Wollin: Wir sind auf dem Gebiet der ehemaligen DDR, hinter der Linie, die einstmals betongrau durch das Land gezogen worden war und die offiziell "antifaschistischer Schutzwall" genannt wurde. Wollin ist ein Nest, das nur aus der Hauptstraße zu bestehen scheint, daran aufgefädelten Parkplätzen und weiten Feldern hinter den Häusern, die einstmals zur dorfeigenen LPG gehörten, der Landwirtschaftlichen Produktionsgenossenschaft. Der Mann, der hier in einem blau gestrichenes Zuhause wohnt, geht inzwischen selten hinaus; er wird von seinem Enkel gepflegt. Er ist in dem Dorf geboren, am 7. Juli 1923, ist hier aufgewachsen, hat in der LPG gearbeitet und war immer da, jedenfalls fast immer.

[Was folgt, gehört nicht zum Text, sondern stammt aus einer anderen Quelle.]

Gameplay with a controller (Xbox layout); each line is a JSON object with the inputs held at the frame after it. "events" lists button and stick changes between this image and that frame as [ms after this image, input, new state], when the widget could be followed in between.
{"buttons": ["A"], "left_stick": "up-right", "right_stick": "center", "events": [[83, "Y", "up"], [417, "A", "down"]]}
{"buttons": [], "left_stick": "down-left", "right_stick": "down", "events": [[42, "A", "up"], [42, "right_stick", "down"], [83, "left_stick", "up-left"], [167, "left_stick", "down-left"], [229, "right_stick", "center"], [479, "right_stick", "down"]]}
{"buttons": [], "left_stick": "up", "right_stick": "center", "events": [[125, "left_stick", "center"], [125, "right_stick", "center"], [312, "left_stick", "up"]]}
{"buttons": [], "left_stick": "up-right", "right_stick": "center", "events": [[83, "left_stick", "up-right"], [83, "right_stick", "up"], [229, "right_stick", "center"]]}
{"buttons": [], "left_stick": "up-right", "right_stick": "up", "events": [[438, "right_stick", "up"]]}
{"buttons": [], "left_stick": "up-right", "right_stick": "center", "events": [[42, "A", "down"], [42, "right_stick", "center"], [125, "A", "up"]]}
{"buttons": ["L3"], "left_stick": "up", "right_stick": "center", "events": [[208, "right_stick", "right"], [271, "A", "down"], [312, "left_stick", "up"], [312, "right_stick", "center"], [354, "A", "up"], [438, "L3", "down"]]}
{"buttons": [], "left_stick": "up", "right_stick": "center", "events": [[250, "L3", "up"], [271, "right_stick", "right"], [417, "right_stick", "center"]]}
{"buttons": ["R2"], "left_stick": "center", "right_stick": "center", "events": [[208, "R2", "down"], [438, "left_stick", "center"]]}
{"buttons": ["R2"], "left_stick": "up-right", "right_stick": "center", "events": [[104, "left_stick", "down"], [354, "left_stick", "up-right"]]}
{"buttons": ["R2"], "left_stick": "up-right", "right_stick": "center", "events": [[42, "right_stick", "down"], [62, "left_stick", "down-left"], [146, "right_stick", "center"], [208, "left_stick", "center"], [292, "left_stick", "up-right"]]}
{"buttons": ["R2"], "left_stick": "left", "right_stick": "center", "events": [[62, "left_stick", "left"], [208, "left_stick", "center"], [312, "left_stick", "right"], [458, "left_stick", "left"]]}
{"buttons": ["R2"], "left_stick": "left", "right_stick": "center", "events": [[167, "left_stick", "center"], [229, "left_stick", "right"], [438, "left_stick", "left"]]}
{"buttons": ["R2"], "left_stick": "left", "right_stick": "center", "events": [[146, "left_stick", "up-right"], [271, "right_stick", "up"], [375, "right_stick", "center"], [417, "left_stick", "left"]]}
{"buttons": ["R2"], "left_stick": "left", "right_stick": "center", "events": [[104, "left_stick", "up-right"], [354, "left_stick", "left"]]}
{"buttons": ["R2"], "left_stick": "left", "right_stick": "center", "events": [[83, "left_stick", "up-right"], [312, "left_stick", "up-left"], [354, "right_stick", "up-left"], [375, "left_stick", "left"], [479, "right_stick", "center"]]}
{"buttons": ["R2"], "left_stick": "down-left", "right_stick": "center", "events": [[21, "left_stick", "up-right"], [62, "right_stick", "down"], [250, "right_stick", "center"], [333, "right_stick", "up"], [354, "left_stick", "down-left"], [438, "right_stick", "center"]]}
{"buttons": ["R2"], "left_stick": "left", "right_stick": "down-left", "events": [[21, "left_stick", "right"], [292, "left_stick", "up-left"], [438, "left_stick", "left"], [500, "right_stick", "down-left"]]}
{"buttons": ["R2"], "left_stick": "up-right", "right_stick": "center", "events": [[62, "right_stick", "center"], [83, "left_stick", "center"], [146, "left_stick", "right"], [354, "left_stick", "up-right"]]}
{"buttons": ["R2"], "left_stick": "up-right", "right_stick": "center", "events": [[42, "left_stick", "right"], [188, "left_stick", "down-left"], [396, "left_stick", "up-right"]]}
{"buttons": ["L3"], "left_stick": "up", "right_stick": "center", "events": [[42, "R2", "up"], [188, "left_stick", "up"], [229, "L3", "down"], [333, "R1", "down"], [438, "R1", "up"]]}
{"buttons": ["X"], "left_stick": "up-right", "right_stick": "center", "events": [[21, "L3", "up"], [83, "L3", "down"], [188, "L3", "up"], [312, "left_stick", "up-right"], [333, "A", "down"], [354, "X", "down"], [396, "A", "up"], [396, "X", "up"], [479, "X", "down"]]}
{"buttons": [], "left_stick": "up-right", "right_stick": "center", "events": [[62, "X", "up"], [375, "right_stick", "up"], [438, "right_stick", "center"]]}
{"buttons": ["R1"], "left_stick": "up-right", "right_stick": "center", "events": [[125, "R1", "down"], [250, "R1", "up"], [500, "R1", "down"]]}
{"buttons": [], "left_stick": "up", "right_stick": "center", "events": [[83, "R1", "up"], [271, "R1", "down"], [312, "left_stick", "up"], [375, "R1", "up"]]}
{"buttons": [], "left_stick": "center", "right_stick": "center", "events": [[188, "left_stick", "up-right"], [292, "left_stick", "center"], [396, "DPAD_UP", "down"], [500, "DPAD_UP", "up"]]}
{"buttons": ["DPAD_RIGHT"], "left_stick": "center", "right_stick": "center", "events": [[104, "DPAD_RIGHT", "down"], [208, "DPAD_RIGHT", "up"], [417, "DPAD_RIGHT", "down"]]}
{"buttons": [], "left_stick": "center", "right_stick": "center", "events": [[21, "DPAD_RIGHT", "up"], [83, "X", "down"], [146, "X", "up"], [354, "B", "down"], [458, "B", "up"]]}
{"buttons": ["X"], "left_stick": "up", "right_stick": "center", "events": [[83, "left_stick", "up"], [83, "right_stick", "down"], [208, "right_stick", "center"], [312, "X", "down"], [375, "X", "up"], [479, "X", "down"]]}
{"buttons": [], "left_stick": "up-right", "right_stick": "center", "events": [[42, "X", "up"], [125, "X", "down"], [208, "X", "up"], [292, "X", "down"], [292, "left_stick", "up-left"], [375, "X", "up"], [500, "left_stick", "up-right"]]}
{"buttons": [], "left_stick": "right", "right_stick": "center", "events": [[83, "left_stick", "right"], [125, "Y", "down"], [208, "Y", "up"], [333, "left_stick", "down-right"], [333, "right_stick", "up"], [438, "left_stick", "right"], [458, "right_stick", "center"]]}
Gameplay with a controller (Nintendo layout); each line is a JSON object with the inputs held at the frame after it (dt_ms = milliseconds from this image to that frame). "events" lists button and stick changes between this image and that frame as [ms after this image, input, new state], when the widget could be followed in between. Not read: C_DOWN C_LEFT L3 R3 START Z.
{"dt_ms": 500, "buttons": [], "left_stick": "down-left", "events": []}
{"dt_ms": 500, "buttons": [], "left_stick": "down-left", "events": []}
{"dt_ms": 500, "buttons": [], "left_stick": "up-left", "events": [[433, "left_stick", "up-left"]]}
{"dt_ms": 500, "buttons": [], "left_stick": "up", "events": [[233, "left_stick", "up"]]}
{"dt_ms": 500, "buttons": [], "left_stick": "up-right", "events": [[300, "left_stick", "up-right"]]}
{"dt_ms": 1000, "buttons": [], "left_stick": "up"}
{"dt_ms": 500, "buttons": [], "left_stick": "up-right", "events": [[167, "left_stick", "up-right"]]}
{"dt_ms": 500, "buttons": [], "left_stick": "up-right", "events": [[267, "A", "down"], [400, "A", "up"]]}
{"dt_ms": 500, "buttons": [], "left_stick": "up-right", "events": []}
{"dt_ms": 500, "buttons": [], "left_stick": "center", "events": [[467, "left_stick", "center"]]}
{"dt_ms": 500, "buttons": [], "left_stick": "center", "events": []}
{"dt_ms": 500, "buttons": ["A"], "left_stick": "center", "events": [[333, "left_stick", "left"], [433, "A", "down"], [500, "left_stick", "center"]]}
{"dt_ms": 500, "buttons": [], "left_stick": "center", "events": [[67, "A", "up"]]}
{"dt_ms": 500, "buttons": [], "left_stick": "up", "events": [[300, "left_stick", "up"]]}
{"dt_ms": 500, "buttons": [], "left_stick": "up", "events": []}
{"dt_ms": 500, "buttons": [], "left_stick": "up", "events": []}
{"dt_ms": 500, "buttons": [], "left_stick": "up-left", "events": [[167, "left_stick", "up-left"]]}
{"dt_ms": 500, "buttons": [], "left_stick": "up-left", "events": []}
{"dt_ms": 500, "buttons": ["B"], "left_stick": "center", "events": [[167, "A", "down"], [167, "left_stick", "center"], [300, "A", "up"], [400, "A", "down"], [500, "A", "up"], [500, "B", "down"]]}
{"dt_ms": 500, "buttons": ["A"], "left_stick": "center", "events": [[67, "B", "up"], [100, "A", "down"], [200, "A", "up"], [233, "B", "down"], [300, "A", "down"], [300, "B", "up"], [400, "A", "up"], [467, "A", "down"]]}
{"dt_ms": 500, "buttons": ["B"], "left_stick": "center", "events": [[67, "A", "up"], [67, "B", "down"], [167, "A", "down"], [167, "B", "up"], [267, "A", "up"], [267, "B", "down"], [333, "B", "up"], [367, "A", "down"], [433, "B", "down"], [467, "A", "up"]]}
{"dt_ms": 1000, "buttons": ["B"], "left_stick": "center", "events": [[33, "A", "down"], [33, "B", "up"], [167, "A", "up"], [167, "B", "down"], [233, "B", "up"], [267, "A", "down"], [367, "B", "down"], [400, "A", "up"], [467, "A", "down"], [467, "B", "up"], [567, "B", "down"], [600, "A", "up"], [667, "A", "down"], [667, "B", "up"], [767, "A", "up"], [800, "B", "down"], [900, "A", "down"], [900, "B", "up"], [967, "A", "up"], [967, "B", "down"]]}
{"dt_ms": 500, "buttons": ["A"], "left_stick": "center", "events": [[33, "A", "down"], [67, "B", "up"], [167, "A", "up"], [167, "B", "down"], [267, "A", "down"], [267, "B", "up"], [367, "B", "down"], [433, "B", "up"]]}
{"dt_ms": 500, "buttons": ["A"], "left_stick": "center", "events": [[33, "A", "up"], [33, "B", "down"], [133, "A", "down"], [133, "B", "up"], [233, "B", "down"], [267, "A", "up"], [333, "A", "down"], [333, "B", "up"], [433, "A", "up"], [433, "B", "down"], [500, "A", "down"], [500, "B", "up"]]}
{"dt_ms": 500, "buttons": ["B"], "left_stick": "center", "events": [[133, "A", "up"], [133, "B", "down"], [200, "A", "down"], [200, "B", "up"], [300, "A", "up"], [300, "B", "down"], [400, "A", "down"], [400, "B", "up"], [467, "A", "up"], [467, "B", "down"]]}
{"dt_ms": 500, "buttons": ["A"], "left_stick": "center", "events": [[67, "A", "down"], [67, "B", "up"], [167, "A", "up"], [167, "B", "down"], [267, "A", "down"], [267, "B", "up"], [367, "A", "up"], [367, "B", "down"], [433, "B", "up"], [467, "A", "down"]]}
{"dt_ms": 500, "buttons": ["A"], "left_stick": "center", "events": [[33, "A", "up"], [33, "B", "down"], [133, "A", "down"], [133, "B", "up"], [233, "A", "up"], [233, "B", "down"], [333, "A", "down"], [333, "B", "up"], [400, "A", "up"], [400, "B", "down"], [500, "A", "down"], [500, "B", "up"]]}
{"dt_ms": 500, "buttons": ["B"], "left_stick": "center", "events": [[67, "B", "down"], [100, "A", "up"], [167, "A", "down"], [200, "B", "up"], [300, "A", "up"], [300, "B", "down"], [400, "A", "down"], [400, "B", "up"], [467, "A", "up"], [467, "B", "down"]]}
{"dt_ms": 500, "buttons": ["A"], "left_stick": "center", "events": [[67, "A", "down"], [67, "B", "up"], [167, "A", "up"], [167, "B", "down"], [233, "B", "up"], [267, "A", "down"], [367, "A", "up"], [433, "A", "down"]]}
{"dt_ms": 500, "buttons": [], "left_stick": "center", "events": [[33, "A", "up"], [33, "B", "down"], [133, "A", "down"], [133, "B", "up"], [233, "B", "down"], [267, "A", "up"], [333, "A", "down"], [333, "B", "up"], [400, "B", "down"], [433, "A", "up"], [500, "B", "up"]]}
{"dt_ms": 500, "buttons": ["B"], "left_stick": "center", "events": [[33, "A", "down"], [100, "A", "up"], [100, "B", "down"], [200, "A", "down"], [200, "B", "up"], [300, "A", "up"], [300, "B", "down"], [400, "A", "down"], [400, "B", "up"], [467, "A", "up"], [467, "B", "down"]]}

Karl Gropler ist hier bekannt. Das liegt zum einen daran, dass der Ort klein ist, und zum anderen daran, dass Gropler alt ist. Ein Mann, nach eigenen Angaben der drittälteste im Ort, schiebt seinen Rollator Richtung Dorfschänke. Natürlich kenne er den Gropler, es gebe zwar gleich drei Männer mit diesem Namen, die der Einfachheit halber Gropler eins, zwei und drei im Dorf genannt würden. Aber er wisse, von wem der Journalist spreche. Einmal sei dem Gropler zwei ein Gerichtsdokument zugestellt worden, sagt er und lacht, denn es hätte eigentlich im Briefkasten von Gropler eins landen müssen. Gropler sei noch fit, berichtet der Mann, aber ob man ihm das so glauben kann?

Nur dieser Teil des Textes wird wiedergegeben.